One of those hams, W5WXV ran considerable power and good antennas (held 
a nightly sked with a station in Qunicy Illinois about 900 miles 
successful most nights) and his signal was all over the bottom 200 kHz 
of the band (no CW subband those days, he was crystal controlled on 
144.085). So with my noise generator (I found an AIL noise head, 
probably at Collins Surplus) I started adding attenuation between the 
converter and the IF but backed off when I started to affect the noise 
figure of the system. I also spent much time in the receiver and found 
its signal handling limit was the second mixer so I connected the second 
mixer grid to a tap on the IF coil and changed the mixer tube from a 
6EA8 to a 6688 or 7788 (I forget which, need a new one probably now), 
from a tube with a gm of 5500 to a tube with a gm of 50,000 which 
increased the mixer gain and reduced the mixer noise significantly.

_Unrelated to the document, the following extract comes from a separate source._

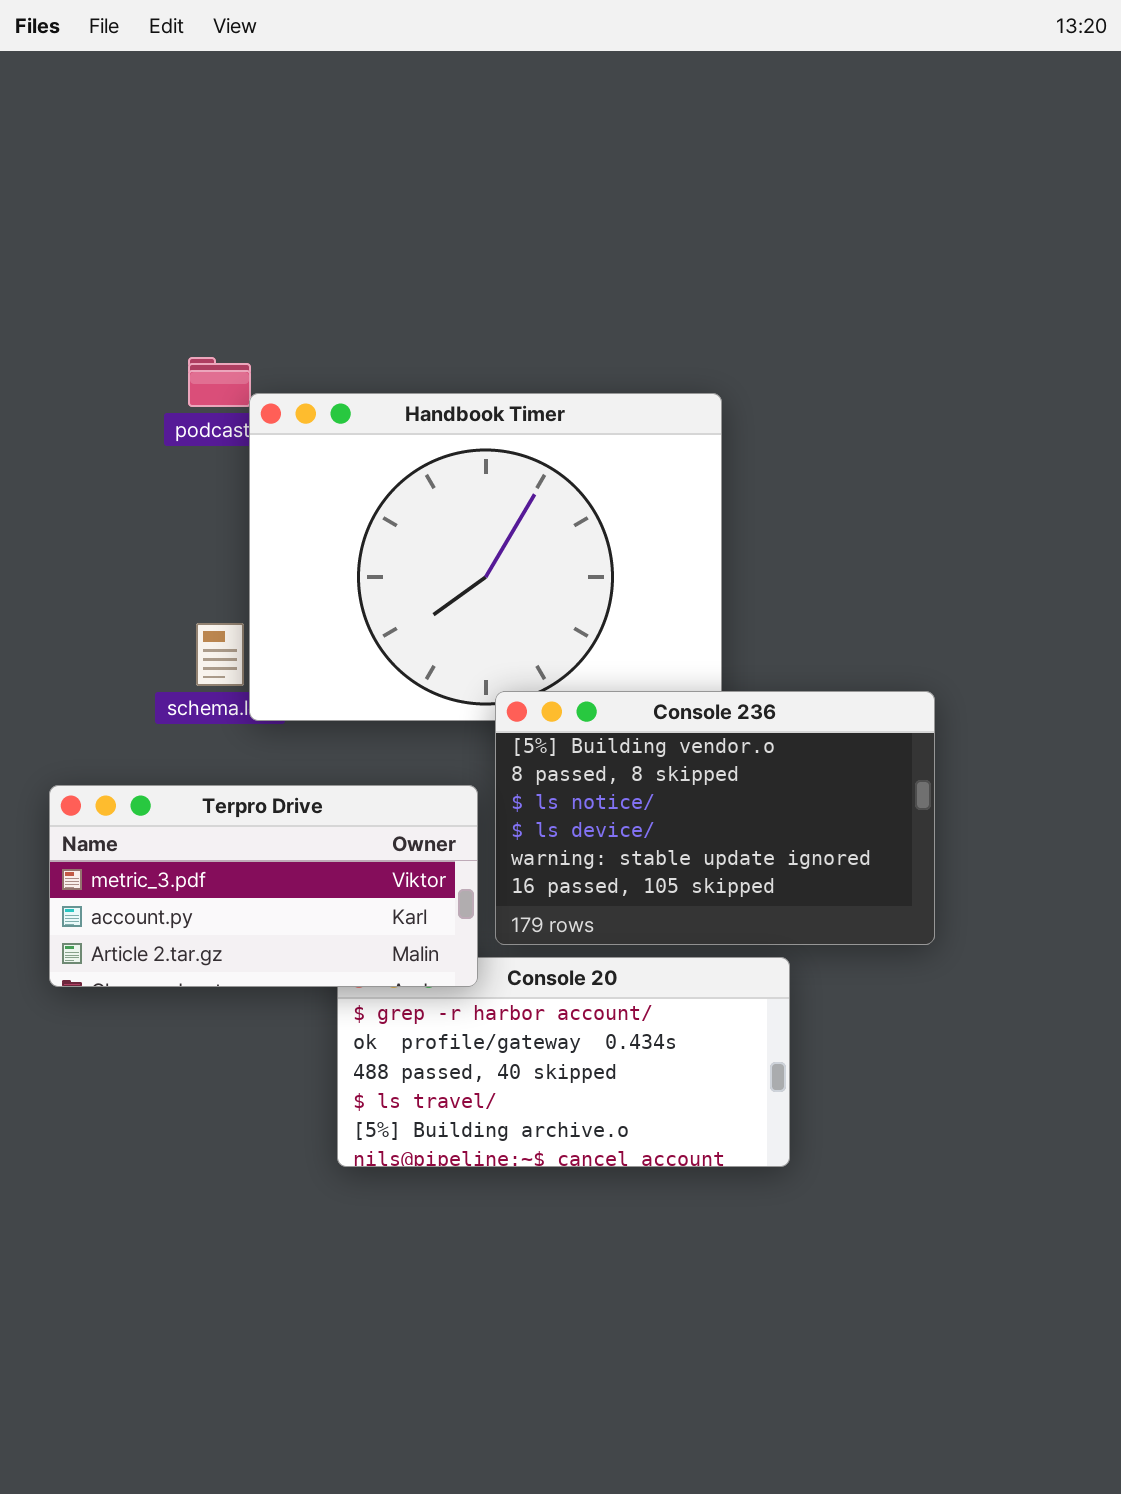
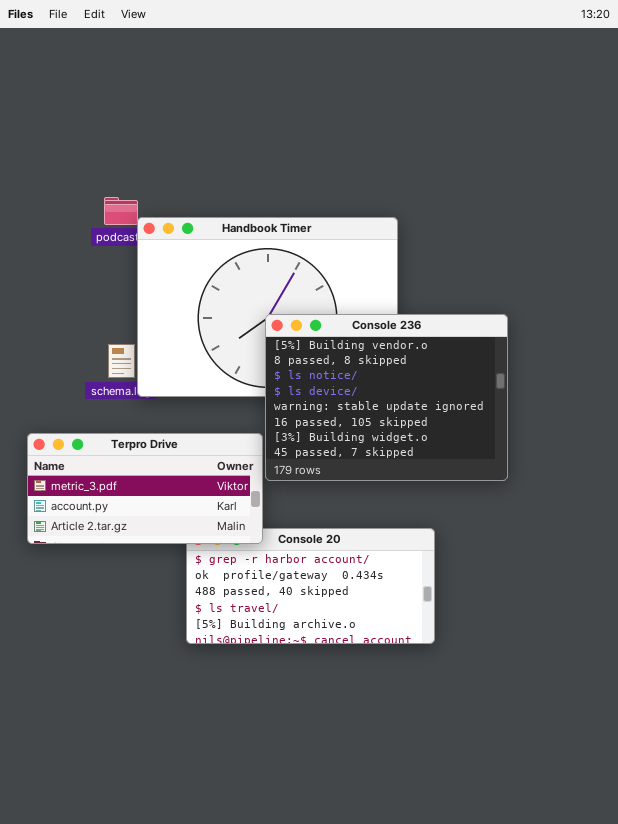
Console 236: [495,691,935,945] -> [265,314,508,481], moved, resized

Before the two mods, Al's signal was 20 or 30 places in 200 kHz, after 
just three, one pegging the S-meter on .085 and the other two at the 
noise level.

Some one in the area had a 62S-1 and was playing with PLL for the LO for 
better precision but it wasn't working well, he drifted around more than 
my crystals did. I don't remember him being on for band openings. I 
heard decently, better than I was heard with my 10 watts but Al heard 
much better partly because he could copy way down in the noise by ear.

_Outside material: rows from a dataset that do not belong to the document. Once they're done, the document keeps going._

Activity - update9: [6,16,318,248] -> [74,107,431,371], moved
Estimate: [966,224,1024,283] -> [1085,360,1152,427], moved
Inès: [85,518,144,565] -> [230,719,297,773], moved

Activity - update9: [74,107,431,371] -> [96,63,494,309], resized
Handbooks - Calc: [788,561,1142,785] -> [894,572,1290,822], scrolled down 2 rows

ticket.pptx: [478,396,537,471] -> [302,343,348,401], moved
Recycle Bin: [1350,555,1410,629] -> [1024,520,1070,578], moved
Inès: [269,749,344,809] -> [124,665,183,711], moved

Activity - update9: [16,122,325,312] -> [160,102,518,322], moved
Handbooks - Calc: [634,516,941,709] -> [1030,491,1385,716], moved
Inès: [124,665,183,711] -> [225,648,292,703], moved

According to a standard chart of receiver sensitivty vs NF and IF 
bandwidth, 4 dB and 2.1 kHz corresponds to a signal of about -138 dBm. 
Half a microvolt at 50 ohms is -113 dBm. 1.2 uv is -105 dBm. So if those 
give 10 dB S/N roughly 10 dB less would be threshold, or sensitivity, so 
-115 dBm and 6 kHz (AM selectivity) is 20 dB NF, -123 dBm is about 13 dB 
NF. Seems bad, but calaculations with low S/N get messy. I don't think a 
75S-3 for HF should have that good a NF, its not needed and not of 
benefit. I know mine does poorer after I cut the signal to the second 
mixer so much.

On 9/20/2010 6:25 PM, Pete wrote:
> Jerry,
> The pertent 62S-1 manual info is:
> 	1. RX Signal path uses a 6ER5 Triode RF Amp followed by another 6ER5
> triode as a Mixer.
> 	2. Noise Figure approximately 4 dB
> 	3. System performance is such that: 1.2uV at 2M or 6M yields 10 dB
> S+N/N on AM Signals through a 75S Receiver
> (NOTE: the 75S3 receiver manual spec is 0.5uV yields 10 dB S+N/N)

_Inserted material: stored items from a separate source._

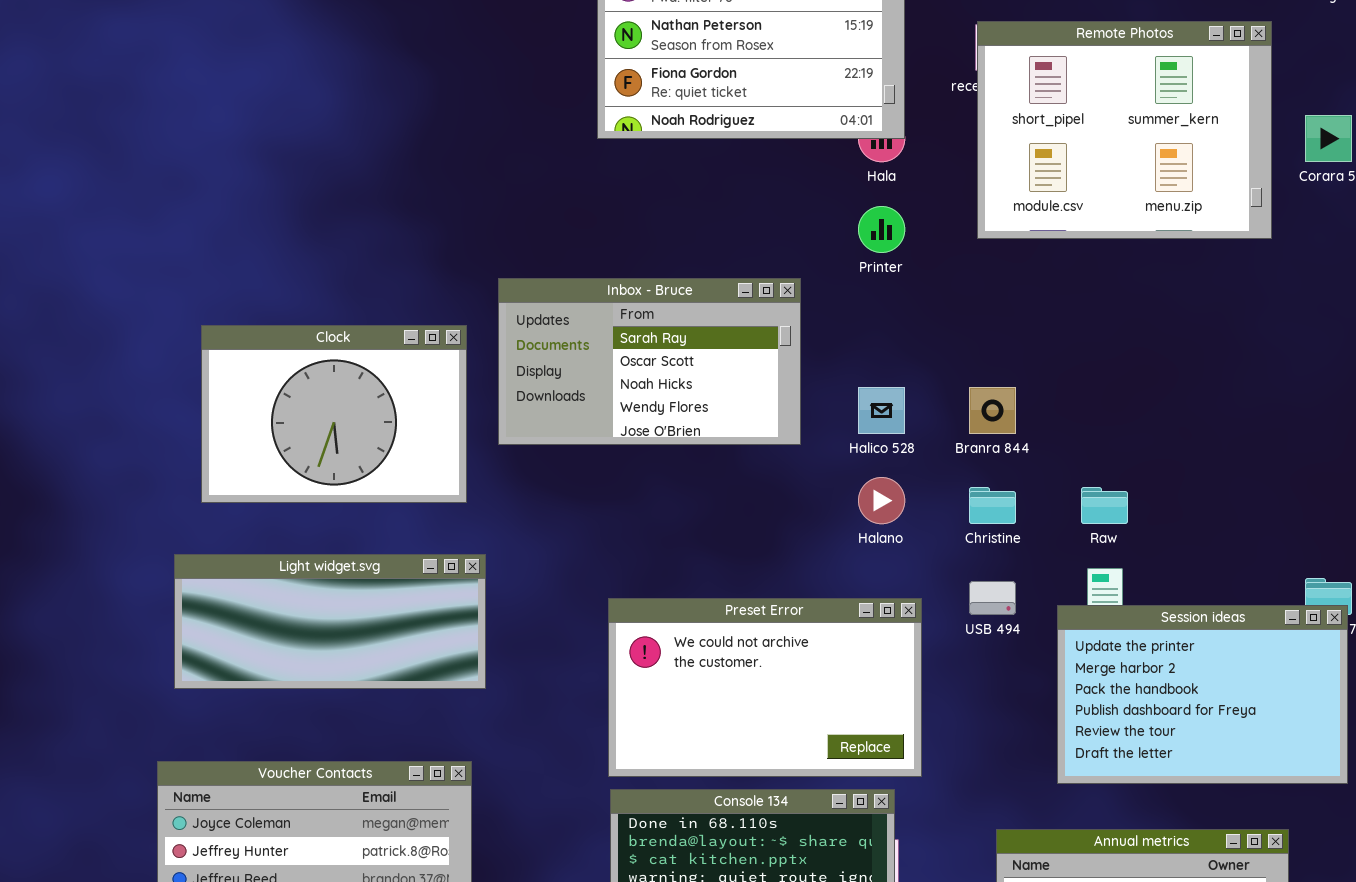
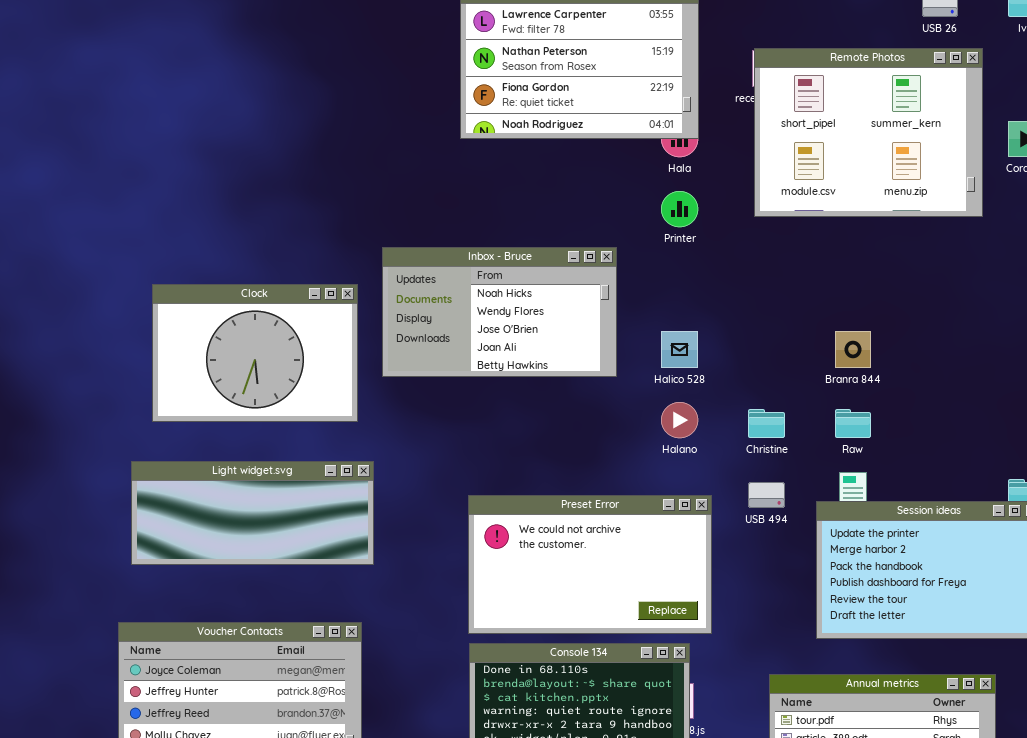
Inbox - Bruce: [498,278,801,445] -> [382,247,617,377], scrolled down 2 rows
Branra 844: [969,387,1016,434] -> [835,331,871,368], moved

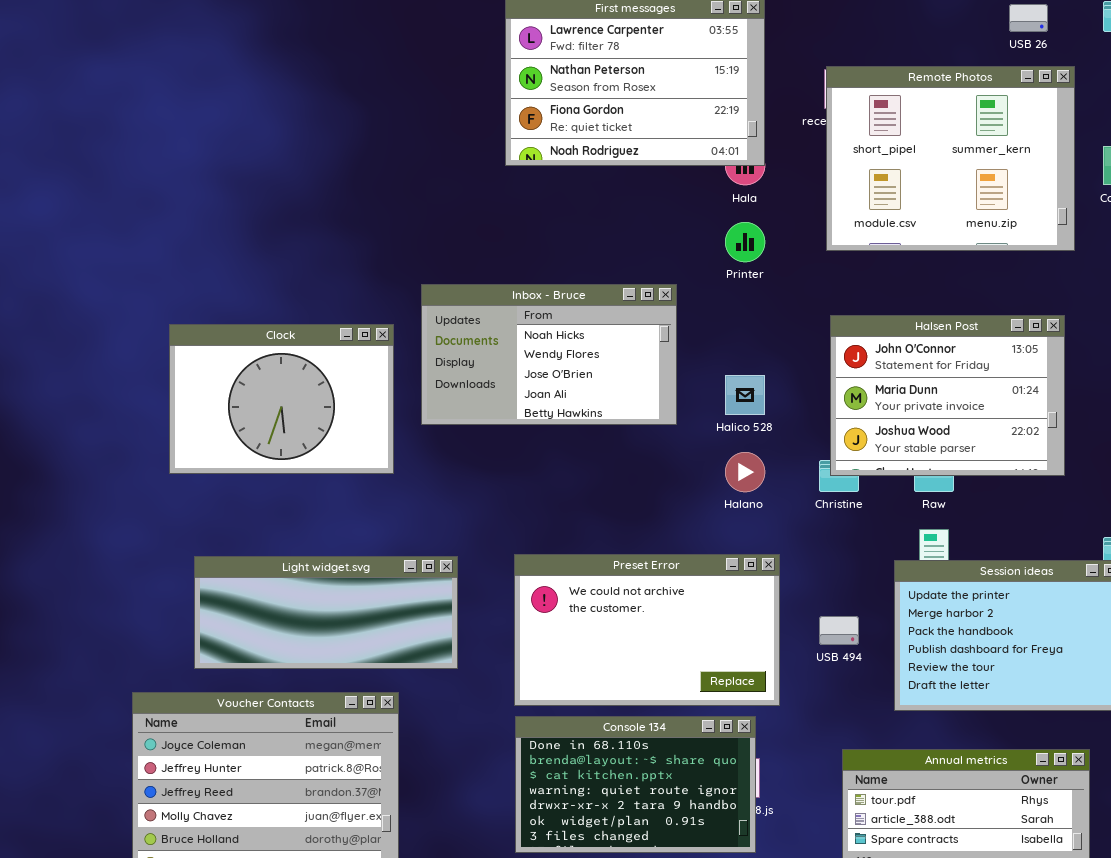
Halsen Post: none -> [830,315,1065,476], opened
Light widget.svg: [131,461,374,565] -> [194,556,458,669], moved
USB 494: [748,482,785,508] -> [819,616,859,645], moved

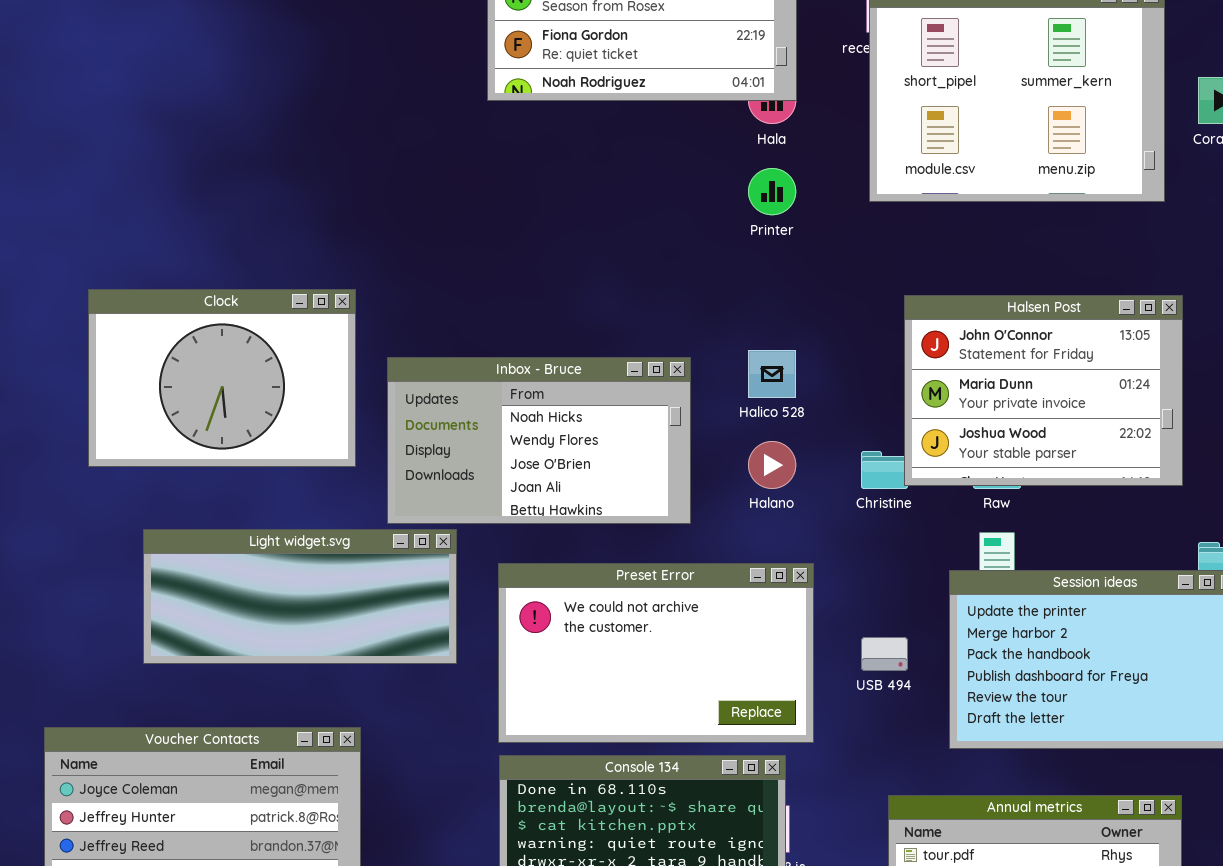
Inbox - Bruce: [421,284,677,425] -> [387,357,691,524], moved
Halsen Post: [830,315,1065,476] -> [904,295,1183,486], moved
Light widget.svg: [194,556,458,669] -> [143,529,457,664], moved

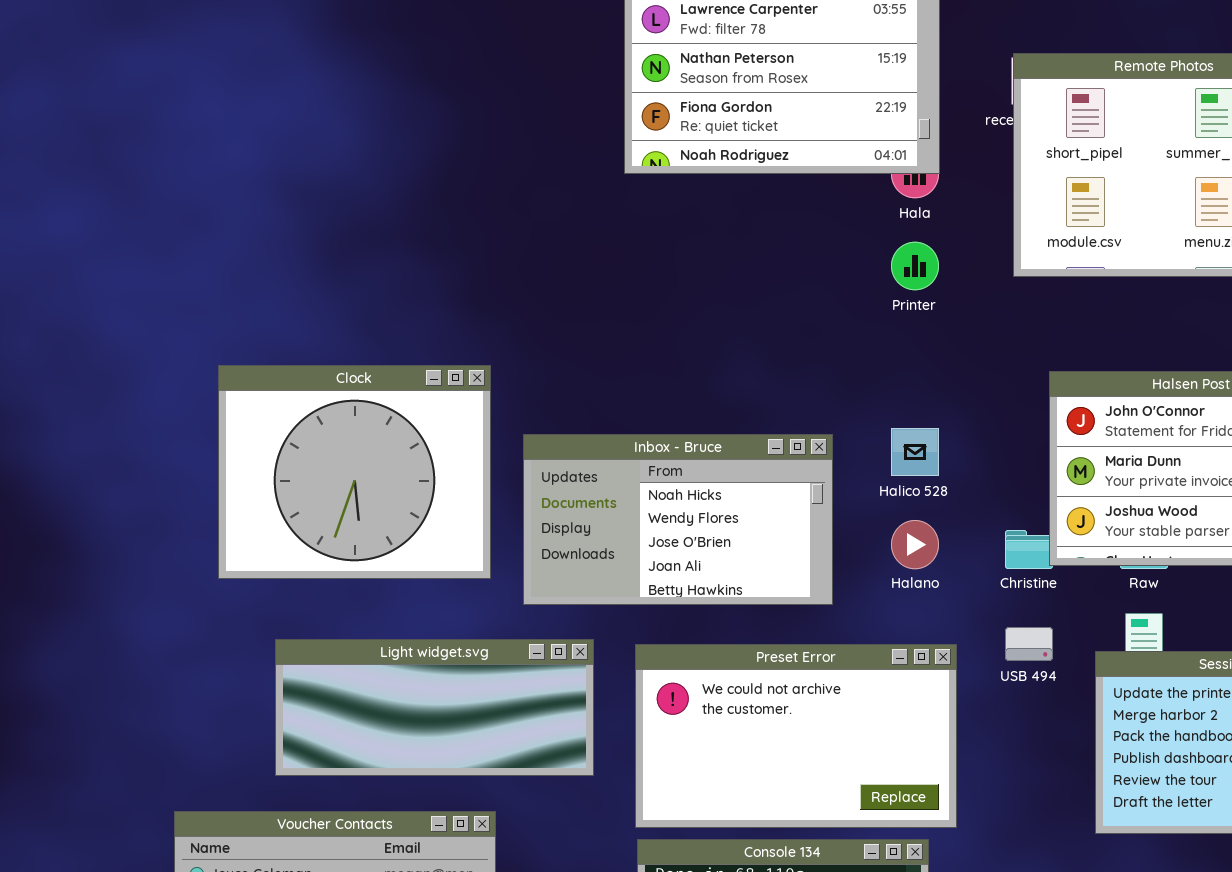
Clock: [88,289,356,467] -> [218,365,491,579], resized
Light widget.svg: [143,529,457,664] -> [275,639,594,776], moved
USB 494: [861,637,908,671] -> [1005,627,1053,661], moved

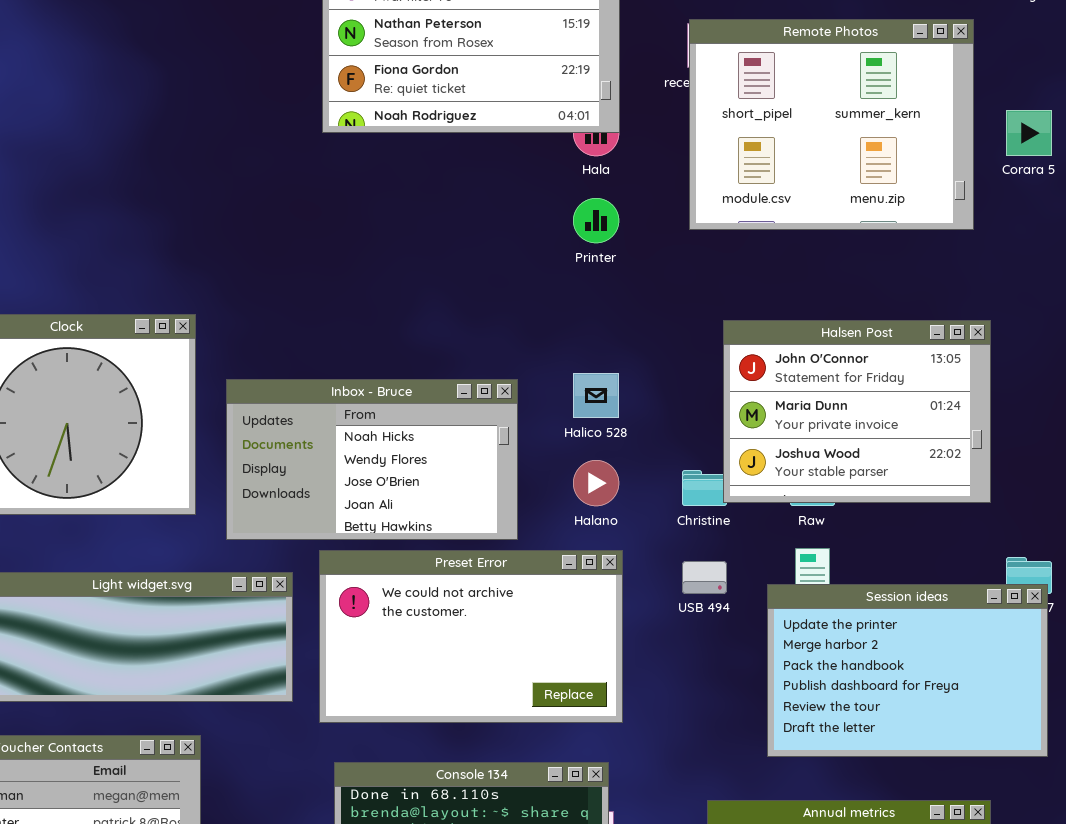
Preset Error: [635,644,957,828] -> [319,550,623,723], moved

Since SSB is the mode the S-line was made for shouldn't that be in a 2.1 
kHz passband for SSB, not AM.

If the NF of the 62S-1 was made with an automated HP NF meter that meter 
takes out the factor of the IF NF and the RF/mixer gain and shows only 
the NF of the RF stage along. Its not the system NF. And I'm of the 
opinion that the 75S will have a NF more like 8 or 10 dB (still quieter 
than most HF antennas) and the front end gain in the 62S-1 is not enough 
to overcome that. Though my 6CW4 nuvistor convertor with one RF stage 
(grid driven shunt neutralized) and another 6CW4 as mixer had enough 
gain to let it set the system NF nicely with room for 10 or 12 dB 
attenuation at the IF (IIRC) with my unmodified 75S-3B.
>
> This information tells me the NF of the cascaded 62S-1/75S3 system is worse
> than the noise figure of either the 62S-1 and the 75S.
> There has to be a net translation loss from VHF to HF in order to match this
> specification.  I'm calculating there should be -8dB conversion loss based
> on these specifications in the manuals.  Interestingly I'm measuring -12 dB
> conversion loss.  But, I'd like some confirmation on what it should be.
> What do you think?
> Pete
> K5PZ
>
Not so much conversion loss as not enough conversion gain for the 2m RF 
section NF to make up for the generally poorer NF of the 75S-3.

NF of a cascade amplifier is NF of the RF stage PLUS the NF of the 
second stage divided by the gain of the RF stage. That is the Noise 
Factor (not figure) of the system is the Noise Factor of the RF stage 
plus precisely the Noise factor of the second stage - 1 divided by the 
gain of the RF stage. So the system NF is never as good as the RF stage 
unless the second stage NF is the same or better than the RF stage, or 
the RF stage has infinite gain. But if the second stage NF is as good as 
that of the RF stage, then the third stage NF is significant unless that 
third stage NF is as good or the gain of the second stage is infinite.
>
>
>
73, Jerry, K0CQ, Technical Adviser for the Collins Radio Association.